Chart-toppers including Lorde have collaborated on a new exhibition bringing their music to life.

Split Enz, Chris Knox, Tami Neilson and countless others have lent priceless memorabilia from their careers - in Lorde's case one of her Grammy Awards - to take part in Volume: Making Music in Aotearoa, at the Auckland War Memorial Museum.

The exhibition is open until May next year and features a mammoth 200 items and 500 photos spanning New Zealand's music history.

Lorde, real name Ella Yellich-O'Connor, also lent the outfit she wore on stage at the awards.


Featured alongside that more current outfit are Split Enz' classic suit costumes, and lyrics penned by Neil Finn.

Chris Knox's four-track recorder is also on display, as is an interactive DJ booth.

The items date back to the 1950s and at the opening event on Thursday night, radio DJ and MC Karen Hay said that was part of what made the exhibition so special.

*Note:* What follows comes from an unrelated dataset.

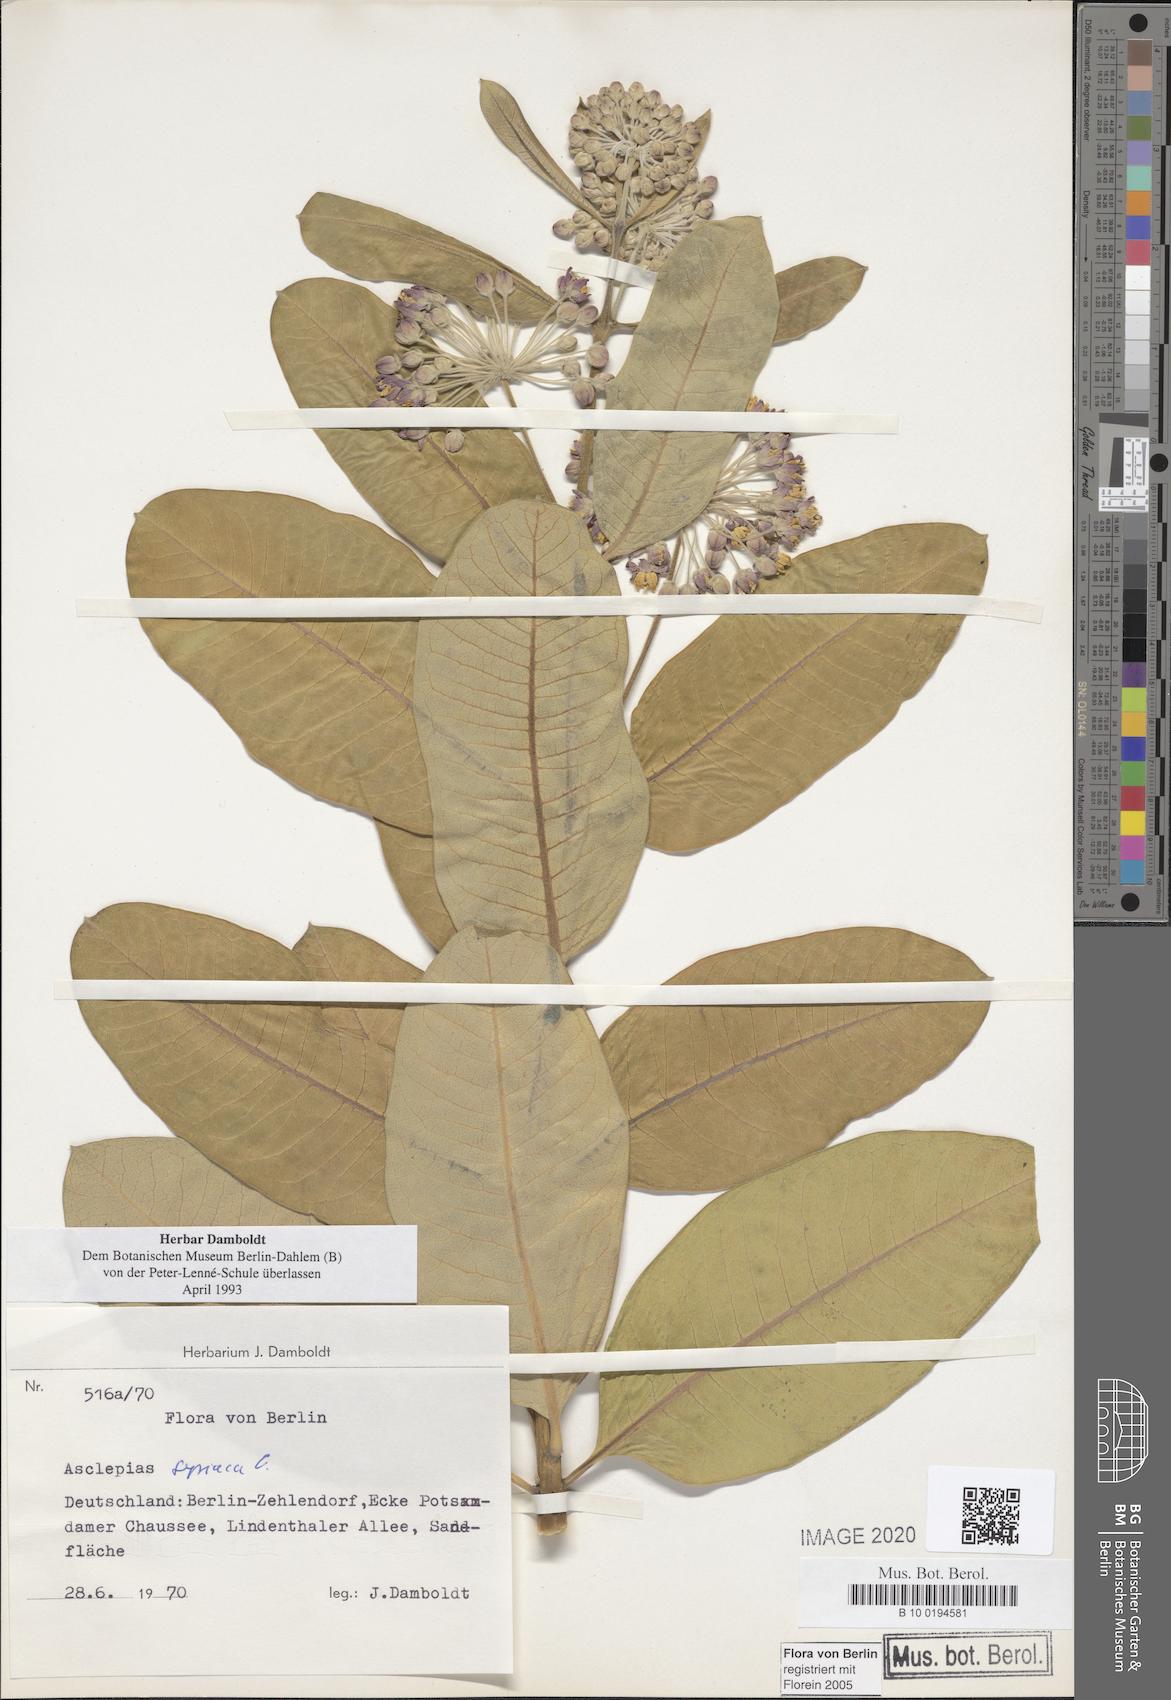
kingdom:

Hay said it was touching to see local musicians being celebrated.

"We embrace it as an art form that's valuable and that's taken a long time to do."

Cultural cringe around New Zealand music had been heartbreaking to see in previous decades, and having young artists such as Lorde so well-loved was a welcome change, Hay said.

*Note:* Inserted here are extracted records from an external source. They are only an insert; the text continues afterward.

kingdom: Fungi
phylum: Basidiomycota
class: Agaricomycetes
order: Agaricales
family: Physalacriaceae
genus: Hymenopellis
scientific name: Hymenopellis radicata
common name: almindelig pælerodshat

Silver Scroll winner Neilson, who had a touring poster and a signed copy of Loretta Lynn's autobiography featured in the exhibition, said as a Canadian-born artist it felt extremely special to be included.

"It feels like I'm being embraced and accepted by New Zealand."

Jools and Lynda Topp with The Chicks Judy Hindman and Suzanne Lynch at the exhibition. Photo / Dean Purcell
Jools and Lynda Topp with The Chicks Judy Hindman and Suzanne Lynch at the exhibition. Photo / Dean Purcell

Moana Maniapoto, of Moana and the Tribe, had a conch shell and her international songwriting award on display.

She was the first Kiwi artist to win that specific award.

The conch shell represented her band's fusion of Maori and reggae music, she said.

Auckland Museum's Esther Tobin, who helped bring the project together, said she hoped the exhibition would be a trip down memory lane for older fans and inspire the next generation to make music.